DIRECTIONS
Work out how many lines in this listing hold the word "none", and give the number with nothing added.

▬▬▬

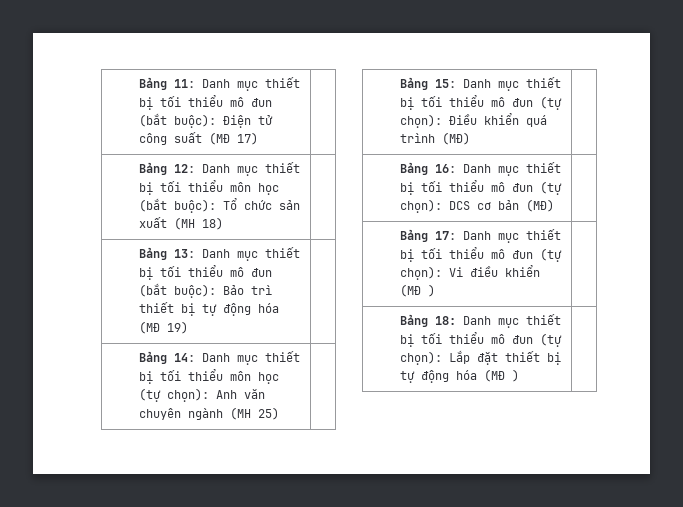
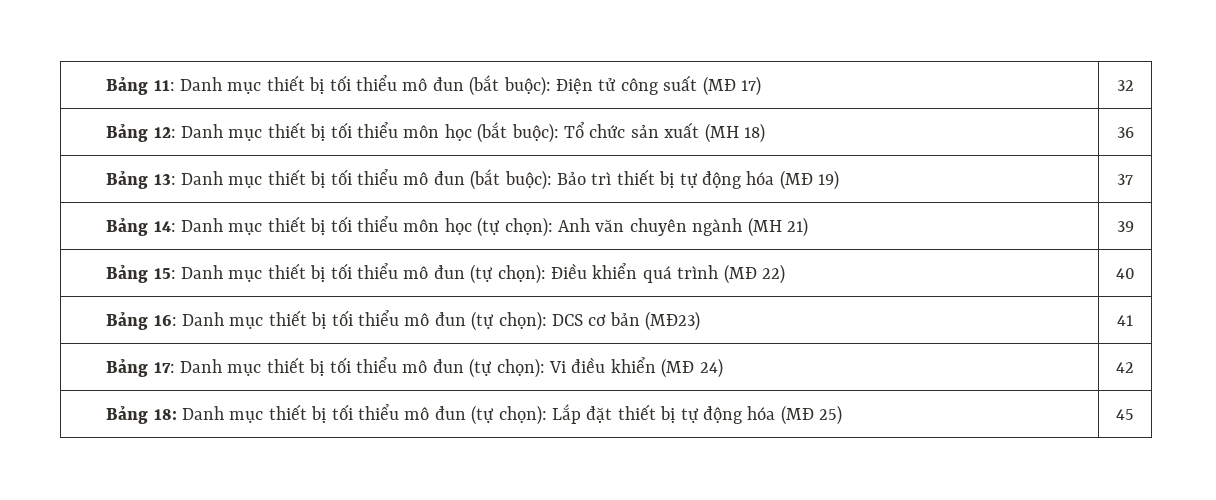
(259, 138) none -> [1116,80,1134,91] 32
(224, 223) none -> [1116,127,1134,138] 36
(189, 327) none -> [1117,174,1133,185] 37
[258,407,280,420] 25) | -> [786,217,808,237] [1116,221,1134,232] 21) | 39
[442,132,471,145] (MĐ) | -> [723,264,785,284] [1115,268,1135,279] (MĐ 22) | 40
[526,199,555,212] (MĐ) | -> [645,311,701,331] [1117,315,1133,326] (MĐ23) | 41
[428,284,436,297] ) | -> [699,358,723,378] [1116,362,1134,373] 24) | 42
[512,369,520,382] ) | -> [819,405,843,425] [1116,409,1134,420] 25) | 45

▬▬▬

OUTPUT BELOW
3